TESTO FORNITO
################

Proseguendo lungo Oranienburger Strasse si arriva a Hannoversche Strasse dove si trova, integrato in un anonimo edificio anni Novanta, un tratto del terzo muro di Berlino, eppure nessuno degli abitanti dell’edificio saprebbe dire perché al piano terra non ci sono finestre o altre aperture oltre le due porte in vetro rinforzato dell’ingresso. Questo antico muro di Berlino (come il più recente) aveva il compito di tenere all’interno i berlinesi e non fuori gli estranei come i normali muri difensivi: si tratta dell’Akzisemauer, il muro dell’accisa, il cui nome tradiva la sua funzione ufficiale di delimitare l’area della città nella quale le merci potevano entrare solo pagando un dazio. Venne fatto erigere da Federico Guglielmo I tra il 1734 e il 1737 al posto della fortezza precedente, era alto ben 4 metri e 20 (60 cm in più rispetto al più famoso Muro), lungo 14 km e mezzo, e aveva 18 porte, che erano i punti di controllo delle merci in entrata e di riscossione del dazio. Il suo secondo, meno ufficiale compito era quello di impedire diserzioni dall’esercito di Federico Guglielmo, re famoso per la rigorosità della sua disciplina militare anche fuori dall’esercito, figuratevi al suo interno, per questo non erano infrequenti fughe di soldati dalla città. Un centinaio di metri di questo muro sono conservati anche in Friedenstrasse, nel quartiere di Friedrichshain, si tratta del muro di cinta del cimitero; invece una copia di dodici metri è stata fatta costruire nel 1987 sulle fondamenta originali del muro dell’accisa in Stresemannstrasse (foto qua sopra). Per il resto non è rimasta traccia di questa antica costruzione, né del suo corso, al di fuori dei nomi delle strade: in generale quando in un indirizzo di Berlino è contenuta la parola “Tor” questa fa sempre riferimento all’antica porta dell’Akzisemauer, l’unica delle quali ancora perfettamente conservata è la famosa Porta di Brandeburgo (dalla quale, ormai l’avrete capito, la città si estendeva verso est).

################

ELENCO DELLE RIGHE
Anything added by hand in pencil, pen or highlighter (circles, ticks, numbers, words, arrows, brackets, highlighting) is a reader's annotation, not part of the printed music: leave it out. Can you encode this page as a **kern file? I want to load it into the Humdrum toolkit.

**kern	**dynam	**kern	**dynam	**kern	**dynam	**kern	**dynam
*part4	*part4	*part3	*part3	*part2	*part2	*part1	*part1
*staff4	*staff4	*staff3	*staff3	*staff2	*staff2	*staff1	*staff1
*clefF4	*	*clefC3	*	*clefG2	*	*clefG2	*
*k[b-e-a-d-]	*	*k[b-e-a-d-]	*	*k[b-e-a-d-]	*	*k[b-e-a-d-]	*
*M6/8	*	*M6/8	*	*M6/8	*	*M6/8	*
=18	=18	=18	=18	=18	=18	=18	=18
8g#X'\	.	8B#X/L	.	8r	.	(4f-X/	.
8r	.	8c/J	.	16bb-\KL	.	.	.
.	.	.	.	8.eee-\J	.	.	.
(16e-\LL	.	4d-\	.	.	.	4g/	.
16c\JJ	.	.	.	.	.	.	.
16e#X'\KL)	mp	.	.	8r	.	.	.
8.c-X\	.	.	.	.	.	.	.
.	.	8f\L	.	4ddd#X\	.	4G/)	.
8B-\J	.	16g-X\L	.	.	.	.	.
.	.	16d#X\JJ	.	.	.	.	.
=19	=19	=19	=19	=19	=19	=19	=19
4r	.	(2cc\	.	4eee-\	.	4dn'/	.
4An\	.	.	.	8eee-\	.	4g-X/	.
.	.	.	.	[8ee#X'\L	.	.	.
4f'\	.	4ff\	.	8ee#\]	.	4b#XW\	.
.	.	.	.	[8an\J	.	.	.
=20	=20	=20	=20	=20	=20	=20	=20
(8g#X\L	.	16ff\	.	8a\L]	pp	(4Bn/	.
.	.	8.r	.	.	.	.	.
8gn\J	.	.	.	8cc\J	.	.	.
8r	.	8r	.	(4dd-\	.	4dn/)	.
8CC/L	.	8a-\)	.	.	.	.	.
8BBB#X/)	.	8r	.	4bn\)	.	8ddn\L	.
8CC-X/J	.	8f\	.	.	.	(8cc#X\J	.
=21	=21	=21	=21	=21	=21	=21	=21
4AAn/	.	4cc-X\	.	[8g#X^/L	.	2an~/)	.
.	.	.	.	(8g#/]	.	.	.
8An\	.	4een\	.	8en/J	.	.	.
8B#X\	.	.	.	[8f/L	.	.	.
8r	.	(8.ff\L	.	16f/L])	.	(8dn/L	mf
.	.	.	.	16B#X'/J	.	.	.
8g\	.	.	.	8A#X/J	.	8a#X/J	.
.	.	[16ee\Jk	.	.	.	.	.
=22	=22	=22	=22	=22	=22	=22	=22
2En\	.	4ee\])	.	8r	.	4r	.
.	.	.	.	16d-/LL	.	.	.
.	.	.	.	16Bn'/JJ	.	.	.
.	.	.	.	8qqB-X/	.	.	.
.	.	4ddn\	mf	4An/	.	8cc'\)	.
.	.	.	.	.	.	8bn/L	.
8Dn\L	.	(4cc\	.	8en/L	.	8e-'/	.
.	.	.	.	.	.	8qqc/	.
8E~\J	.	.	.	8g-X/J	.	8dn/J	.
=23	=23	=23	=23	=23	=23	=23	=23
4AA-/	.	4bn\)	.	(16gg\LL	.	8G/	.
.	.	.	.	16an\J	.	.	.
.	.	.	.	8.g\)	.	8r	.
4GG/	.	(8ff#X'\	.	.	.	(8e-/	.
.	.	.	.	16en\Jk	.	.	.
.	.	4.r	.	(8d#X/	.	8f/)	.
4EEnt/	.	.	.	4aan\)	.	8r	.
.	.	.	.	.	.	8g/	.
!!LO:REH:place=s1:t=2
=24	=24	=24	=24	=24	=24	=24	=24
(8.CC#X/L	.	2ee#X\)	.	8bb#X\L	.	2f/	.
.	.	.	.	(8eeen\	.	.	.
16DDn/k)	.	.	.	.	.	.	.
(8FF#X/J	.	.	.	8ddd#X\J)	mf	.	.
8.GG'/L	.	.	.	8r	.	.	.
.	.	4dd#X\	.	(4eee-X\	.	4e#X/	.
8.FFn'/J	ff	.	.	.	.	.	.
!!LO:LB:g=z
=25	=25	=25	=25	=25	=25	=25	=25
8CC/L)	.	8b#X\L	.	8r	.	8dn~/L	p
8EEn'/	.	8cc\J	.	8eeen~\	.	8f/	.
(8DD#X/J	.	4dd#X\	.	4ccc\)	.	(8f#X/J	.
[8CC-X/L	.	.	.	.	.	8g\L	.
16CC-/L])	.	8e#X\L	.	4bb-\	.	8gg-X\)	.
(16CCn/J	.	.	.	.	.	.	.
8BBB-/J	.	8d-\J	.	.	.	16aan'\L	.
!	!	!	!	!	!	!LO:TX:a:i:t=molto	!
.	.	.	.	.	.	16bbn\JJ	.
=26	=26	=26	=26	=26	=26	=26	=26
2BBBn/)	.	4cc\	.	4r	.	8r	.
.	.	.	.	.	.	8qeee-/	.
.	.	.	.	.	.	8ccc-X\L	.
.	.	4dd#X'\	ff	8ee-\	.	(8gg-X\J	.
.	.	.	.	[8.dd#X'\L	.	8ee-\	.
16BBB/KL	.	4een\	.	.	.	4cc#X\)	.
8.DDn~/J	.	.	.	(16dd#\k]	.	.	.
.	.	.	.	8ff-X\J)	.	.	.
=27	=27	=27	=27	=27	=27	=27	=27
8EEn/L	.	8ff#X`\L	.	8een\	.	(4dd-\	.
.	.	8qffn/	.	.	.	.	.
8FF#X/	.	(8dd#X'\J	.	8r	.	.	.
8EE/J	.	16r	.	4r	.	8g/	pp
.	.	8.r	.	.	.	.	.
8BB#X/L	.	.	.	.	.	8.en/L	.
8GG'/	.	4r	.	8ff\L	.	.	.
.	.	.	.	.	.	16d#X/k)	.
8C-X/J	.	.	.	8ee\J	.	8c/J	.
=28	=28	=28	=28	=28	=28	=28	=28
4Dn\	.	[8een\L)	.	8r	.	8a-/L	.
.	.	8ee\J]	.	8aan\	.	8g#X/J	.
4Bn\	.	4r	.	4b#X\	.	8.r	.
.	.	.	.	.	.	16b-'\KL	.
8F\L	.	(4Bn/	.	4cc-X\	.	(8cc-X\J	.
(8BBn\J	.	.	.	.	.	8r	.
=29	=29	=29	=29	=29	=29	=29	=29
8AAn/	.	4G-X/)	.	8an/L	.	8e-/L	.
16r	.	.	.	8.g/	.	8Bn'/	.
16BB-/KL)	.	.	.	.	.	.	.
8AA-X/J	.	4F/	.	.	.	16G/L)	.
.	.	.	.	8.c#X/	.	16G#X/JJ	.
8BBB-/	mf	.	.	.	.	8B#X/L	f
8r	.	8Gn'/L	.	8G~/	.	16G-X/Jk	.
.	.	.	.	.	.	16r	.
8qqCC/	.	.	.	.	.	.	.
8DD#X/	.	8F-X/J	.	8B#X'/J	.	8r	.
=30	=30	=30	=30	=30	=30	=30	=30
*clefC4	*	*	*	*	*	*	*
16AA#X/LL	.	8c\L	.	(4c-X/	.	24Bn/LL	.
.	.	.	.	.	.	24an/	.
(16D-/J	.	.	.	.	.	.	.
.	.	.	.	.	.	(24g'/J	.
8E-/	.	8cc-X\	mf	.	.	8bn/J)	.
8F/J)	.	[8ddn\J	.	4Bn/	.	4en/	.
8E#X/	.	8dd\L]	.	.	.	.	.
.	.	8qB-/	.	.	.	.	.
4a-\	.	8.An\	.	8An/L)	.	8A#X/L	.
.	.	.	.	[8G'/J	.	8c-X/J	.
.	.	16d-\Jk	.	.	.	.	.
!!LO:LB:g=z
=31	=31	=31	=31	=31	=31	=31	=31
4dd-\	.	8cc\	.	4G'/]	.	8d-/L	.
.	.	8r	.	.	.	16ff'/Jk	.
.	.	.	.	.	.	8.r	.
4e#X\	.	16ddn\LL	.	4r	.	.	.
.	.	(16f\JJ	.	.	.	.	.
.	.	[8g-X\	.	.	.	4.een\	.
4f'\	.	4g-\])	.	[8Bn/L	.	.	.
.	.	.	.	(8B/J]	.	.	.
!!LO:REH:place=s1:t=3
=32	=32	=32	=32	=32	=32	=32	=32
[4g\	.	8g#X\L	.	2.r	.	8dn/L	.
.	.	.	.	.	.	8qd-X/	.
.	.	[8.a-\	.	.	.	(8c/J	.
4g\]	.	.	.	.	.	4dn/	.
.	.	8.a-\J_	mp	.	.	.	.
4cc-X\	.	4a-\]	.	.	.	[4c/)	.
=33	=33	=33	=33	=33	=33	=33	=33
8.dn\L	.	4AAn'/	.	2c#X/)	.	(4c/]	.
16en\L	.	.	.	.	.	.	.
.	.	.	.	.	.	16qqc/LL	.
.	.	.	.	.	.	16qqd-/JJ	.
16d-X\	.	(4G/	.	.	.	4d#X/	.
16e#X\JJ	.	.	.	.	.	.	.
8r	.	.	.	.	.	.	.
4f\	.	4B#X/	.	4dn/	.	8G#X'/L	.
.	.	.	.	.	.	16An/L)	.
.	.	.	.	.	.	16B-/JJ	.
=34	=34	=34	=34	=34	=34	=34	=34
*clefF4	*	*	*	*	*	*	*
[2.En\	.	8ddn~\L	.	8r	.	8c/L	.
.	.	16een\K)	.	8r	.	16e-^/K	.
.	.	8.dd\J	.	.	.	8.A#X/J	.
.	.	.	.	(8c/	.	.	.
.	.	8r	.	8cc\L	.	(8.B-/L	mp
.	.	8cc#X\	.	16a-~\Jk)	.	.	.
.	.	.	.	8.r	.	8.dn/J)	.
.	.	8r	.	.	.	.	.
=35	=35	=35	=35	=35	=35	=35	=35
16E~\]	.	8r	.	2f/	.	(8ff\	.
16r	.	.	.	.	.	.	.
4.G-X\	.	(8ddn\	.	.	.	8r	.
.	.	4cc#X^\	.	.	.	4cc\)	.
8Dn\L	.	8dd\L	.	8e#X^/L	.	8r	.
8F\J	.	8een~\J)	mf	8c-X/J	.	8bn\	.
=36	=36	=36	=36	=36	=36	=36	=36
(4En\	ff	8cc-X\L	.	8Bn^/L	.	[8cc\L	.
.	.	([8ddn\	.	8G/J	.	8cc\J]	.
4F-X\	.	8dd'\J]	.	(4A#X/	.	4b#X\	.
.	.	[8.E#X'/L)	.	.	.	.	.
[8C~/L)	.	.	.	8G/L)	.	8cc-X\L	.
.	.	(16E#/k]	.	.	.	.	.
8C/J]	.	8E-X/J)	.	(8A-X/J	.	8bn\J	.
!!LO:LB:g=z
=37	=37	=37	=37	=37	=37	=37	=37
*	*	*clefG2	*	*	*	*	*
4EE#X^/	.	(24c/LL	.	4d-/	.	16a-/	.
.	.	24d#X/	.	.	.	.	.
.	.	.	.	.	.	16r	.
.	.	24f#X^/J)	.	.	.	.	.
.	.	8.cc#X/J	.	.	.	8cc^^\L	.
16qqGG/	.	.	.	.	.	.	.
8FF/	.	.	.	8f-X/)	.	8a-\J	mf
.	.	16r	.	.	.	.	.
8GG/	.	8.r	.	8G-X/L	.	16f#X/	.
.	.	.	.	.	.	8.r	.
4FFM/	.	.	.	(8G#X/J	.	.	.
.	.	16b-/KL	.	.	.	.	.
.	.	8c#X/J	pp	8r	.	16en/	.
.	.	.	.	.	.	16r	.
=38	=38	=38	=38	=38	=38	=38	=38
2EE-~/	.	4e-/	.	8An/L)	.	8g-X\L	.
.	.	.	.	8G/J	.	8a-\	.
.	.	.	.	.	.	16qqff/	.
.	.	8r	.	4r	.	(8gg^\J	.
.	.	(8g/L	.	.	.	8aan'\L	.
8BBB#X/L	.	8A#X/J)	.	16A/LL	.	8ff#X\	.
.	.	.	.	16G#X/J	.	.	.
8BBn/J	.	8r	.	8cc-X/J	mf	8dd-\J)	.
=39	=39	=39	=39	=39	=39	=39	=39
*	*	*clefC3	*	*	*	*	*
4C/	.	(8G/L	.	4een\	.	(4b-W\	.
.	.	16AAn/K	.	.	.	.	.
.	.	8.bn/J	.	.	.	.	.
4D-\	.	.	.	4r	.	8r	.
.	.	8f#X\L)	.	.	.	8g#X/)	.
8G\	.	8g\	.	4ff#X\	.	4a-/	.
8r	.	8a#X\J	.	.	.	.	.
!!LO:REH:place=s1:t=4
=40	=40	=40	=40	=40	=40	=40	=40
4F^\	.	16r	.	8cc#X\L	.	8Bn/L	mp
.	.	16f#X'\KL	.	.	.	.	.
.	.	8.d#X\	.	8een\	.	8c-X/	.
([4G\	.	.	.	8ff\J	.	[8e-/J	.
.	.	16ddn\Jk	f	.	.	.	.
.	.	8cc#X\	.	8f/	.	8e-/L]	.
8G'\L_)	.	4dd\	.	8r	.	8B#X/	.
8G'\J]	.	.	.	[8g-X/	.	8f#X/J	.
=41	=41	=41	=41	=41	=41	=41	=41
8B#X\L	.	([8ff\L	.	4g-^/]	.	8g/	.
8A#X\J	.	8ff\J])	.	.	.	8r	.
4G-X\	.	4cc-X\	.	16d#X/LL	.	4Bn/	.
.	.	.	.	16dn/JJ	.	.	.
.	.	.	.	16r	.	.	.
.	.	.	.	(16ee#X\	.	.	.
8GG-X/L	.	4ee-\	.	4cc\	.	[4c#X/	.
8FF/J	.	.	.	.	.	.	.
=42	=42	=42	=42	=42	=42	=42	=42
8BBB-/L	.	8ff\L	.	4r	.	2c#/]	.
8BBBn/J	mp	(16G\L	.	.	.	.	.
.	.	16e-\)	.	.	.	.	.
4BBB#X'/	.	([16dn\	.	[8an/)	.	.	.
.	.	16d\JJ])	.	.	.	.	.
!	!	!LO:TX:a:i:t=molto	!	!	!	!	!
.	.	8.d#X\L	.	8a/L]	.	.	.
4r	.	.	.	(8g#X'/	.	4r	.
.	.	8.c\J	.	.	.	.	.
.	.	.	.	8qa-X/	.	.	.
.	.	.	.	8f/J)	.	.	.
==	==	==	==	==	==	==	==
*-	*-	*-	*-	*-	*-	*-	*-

################

COSA FARE
Ricopia per intero il testo sul muro dell'accisa di Berlino riportato sopra, senza cambiare nulla.

RISPOSTA
Proseguendo lungo Oranienburger Strasse si arriva a Hannoversche Strasse dove si trova, integrato in un anonimo edificio anni Novanta, un tratto del terzo muro di Berlino, eppure nessuno degli abitanti dell’edificio saprebbe dire perché al piano terra non ci sono finestre o altre aperture oltre le due porte in vetro rinforzato dell’ingresso. Questo antico muro di Berlino (come il più recente) aveva il compito di tenere all’interno i berlinesi e non fuori gli estranei come i normali muri difensivi: si tratta dell’Akzisemauer, il muro dell’accisa, il cui nome tradiva la sua funzione ufficiale di delimitare l’area della città nella quale le merci potevano entrare solo pagando un dazio. Venne fatto erigere da Federico Guglielmo I tra il 1734 e il 1737 al posto della fortezza precedente, era alto ben 4 metri e 20 (60 cm in più rispetto al più famoso Muro), lungo 14 km e mezzo, e aveva 18 porte, che erano i punti di controllo delle merci in entrata e di riscossione del dazio. Il suo secondo, meno ufficiale compito era quello di impedire diserzioni dall’esercito di Federico Guglielmo, re famoso per la rigorosità della sua disciplina militare anche fuori dall’esercito, figuratevi al suo interno, per questo non erano infrequenti fughe di soldati dalla città. Un centinaio di metri di questo muro sono conservati anche in Friedenstrasse, nel quartiere di Friedrichshain, si tratta del muro di cinta del cimitero; invece una copia di dodici metri è stata fatta costruire nel 1987 sulle fondamenta originali del muro dell’accisa in Stresemannstrasse (foto qua sopra). Per il resto non è rimasta traccia di questa antica costruzione, né del suo corso, al di fuori dei nomi delle strade: in generale quando in un indirizzo di Berlino è contenuta la parola “Tor” questa fa sempre riferimento all’antica porta dell’Akzisemauer, l’unica delle quali ancora perfettamente conservata è la famosa Porta di Brandeburgo (dalla quale, ormai l’avrete capito, la città si estendeva verso est).